- [Ausgewählter Auszug]

Als nächster Interimstrainer von Zweitligist TSV 1860 München strebt Denis Bushuev gegen den 1. FC Heidenheim einen Sieg zum Ausklang eines turbulenten "Löwen"-Jahres an.
"Ich konnte ja nicht die Mannschaft im Stich lassen", stellte Bushuev klar und gab gleich eien Marschroute für die kommende Partie aus: "Wir wollen die Punkte unbedingt hier behalten", sagte Bushuev vor der Partie am Freitag (18:30 Uhr). Nach dem Aus von Daniel Bierofka als Interims-Cheftrainer wurde dessen bisheriger Assistent nun befördert.
Der 34-Jährige hat im Gegensatz zu Bierofka die nötige Lizenz. Bushuev half schon einmal aus, diesmal ist es für ihn die erste Partie als Trainer des Münchner Profiteams vor eigenem Publikum. Wer im neuen Jahr die Geschicke der "Löwen" als Trainer leitet, ist nicht klar. Die Verpflichtung des Portugiesen Vitor Pereira wird erwartet, einen Vollzug gibt es bislang nicht.

- [Zu erledigende Aufgaben]
(a) Nennen Sie alle Personen, die im Auszug mit Namen vorkommen.
(b) Prüfen Sie, ob die folgenden Aussagen mit dem Auszug übereinstimmen: (i) Bushuev ist 34 Jahre alt. (ii) Bierofka besitzt die nötige Lizenz. (iii) Die Verpflichtung von Vitor Pereira ist bereits vollzogen.
(c) Schreiben Sie den Teil des Auszugs neu, der mit den Worten "Als nächster Interimstrainer" beginnt und mit "Assistent nun befördert." endet, und setzen Sie dabei "Samstag" an die Stelle von "Freitag".

- [Vorgegebene Einträge]

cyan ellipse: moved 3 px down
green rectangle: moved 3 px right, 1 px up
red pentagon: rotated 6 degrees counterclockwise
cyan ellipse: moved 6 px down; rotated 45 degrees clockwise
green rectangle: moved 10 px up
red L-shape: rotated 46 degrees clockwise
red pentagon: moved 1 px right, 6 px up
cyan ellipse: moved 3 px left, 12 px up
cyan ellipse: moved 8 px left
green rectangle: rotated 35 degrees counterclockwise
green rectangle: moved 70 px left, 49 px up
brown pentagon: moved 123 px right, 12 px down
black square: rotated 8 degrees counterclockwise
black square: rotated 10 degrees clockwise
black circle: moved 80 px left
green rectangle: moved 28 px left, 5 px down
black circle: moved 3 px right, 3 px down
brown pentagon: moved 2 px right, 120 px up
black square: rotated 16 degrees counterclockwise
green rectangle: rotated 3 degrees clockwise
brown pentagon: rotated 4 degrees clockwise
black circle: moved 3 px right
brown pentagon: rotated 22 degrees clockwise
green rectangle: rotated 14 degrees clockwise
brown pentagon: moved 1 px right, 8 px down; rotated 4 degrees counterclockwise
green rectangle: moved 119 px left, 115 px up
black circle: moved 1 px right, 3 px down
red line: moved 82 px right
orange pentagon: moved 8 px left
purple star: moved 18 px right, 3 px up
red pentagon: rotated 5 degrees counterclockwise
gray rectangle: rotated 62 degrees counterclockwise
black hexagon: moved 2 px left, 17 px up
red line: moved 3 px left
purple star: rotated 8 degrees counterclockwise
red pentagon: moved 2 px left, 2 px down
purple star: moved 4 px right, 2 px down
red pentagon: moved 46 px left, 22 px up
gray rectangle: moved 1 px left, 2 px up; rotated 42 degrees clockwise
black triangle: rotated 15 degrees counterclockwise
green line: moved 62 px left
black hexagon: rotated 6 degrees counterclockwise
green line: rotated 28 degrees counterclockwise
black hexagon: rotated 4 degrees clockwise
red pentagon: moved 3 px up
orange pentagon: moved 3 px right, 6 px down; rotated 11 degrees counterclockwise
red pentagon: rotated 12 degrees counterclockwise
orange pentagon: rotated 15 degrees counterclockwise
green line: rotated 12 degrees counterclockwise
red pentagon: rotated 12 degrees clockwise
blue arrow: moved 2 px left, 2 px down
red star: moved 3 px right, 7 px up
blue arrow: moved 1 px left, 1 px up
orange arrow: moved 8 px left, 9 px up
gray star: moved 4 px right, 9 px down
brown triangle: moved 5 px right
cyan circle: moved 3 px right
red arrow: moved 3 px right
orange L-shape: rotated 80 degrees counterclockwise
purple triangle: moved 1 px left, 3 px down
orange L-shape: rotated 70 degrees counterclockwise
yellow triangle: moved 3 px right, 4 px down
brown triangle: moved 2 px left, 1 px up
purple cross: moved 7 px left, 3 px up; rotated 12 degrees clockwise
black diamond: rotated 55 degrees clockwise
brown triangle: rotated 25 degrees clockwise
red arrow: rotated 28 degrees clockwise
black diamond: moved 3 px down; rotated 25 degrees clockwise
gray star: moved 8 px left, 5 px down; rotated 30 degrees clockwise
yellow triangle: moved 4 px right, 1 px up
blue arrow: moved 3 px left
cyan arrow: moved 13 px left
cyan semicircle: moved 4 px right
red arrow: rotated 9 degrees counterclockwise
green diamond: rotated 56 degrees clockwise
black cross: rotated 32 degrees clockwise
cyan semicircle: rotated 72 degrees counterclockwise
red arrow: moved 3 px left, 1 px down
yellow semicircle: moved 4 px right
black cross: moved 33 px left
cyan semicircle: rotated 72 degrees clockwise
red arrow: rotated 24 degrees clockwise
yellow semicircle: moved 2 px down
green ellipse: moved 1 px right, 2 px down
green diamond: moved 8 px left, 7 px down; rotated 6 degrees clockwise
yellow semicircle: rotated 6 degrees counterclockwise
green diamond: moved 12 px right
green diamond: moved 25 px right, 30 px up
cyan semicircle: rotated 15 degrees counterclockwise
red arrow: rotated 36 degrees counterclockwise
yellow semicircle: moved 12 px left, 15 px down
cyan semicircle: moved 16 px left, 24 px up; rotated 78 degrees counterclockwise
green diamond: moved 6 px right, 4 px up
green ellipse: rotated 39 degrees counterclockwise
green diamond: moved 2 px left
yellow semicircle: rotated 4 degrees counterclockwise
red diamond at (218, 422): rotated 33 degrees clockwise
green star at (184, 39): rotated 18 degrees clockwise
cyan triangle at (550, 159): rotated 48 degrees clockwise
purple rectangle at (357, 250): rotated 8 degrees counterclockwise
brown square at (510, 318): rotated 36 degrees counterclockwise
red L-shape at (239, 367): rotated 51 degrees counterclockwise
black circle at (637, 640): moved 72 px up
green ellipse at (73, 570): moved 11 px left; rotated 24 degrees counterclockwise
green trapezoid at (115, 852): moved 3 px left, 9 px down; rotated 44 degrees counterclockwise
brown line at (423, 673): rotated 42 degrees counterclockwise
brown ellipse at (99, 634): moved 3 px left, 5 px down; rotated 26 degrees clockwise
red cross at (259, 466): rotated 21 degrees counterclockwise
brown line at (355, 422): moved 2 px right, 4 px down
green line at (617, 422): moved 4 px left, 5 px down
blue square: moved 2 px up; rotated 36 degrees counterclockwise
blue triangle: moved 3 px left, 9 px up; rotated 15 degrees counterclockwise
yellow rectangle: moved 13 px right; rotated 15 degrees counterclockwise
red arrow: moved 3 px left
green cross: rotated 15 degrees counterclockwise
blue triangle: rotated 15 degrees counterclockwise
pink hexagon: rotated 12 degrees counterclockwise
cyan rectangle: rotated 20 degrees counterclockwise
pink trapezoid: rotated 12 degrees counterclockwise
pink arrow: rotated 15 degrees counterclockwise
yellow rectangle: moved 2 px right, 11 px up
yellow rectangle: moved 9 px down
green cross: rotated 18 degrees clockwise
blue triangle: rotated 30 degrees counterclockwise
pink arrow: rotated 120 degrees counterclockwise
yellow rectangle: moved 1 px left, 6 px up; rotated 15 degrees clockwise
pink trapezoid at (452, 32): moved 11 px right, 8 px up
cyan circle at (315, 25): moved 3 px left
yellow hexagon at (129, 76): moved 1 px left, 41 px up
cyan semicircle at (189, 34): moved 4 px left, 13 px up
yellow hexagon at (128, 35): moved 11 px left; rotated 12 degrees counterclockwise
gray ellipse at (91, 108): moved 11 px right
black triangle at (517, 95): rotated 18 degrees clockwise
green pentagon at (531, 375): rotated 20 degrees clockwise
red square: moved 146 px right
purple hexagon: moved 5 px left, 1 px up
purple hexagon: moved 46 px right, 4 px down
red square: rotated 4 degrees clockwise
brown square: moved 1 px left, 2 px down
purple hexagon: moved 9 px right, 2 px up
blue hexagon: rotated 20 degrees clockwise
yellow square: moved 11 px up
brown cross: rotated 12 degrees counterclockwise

- [Ergebnisse der Übung]
(a) Denis Bushuev, Daniel Bierofka, Vitor Pereira

(b)
(i) Ja: "Der 34-Jährige hat im Gegensatz zu Bierofka die nötige Lizenz."
(ii) Nein: "Der 34-Jährige hat im Gegensatz zu Bierofka die nötige Lizenz."
(iii) Nein: "einen Vollzug gibt es bislang nicht."

(c)
Als nächster Interimstrainer von Zweitligist TSV 1860 München strebt Denis Bushuev gegen den 1. FC Heidenheim einen Sieg zum Ausklang eines turbulenten "Löwen"-Jahres an.
"Ich konnte ja nicht die Mannschaft im Stich lassen", stellte Bushuev klar und gab gleich eien Marschroute für die kommende Partie aus: "Wir wollen die Punkte unbedingt hier behalten", sagte Bushuev vor der Partie am Samstag (18:30 Uhr). Nach dem Aus von Daniel Bierofka als Interims-Cheftrainer wurde dessen bisheriger Assistent nun befördert.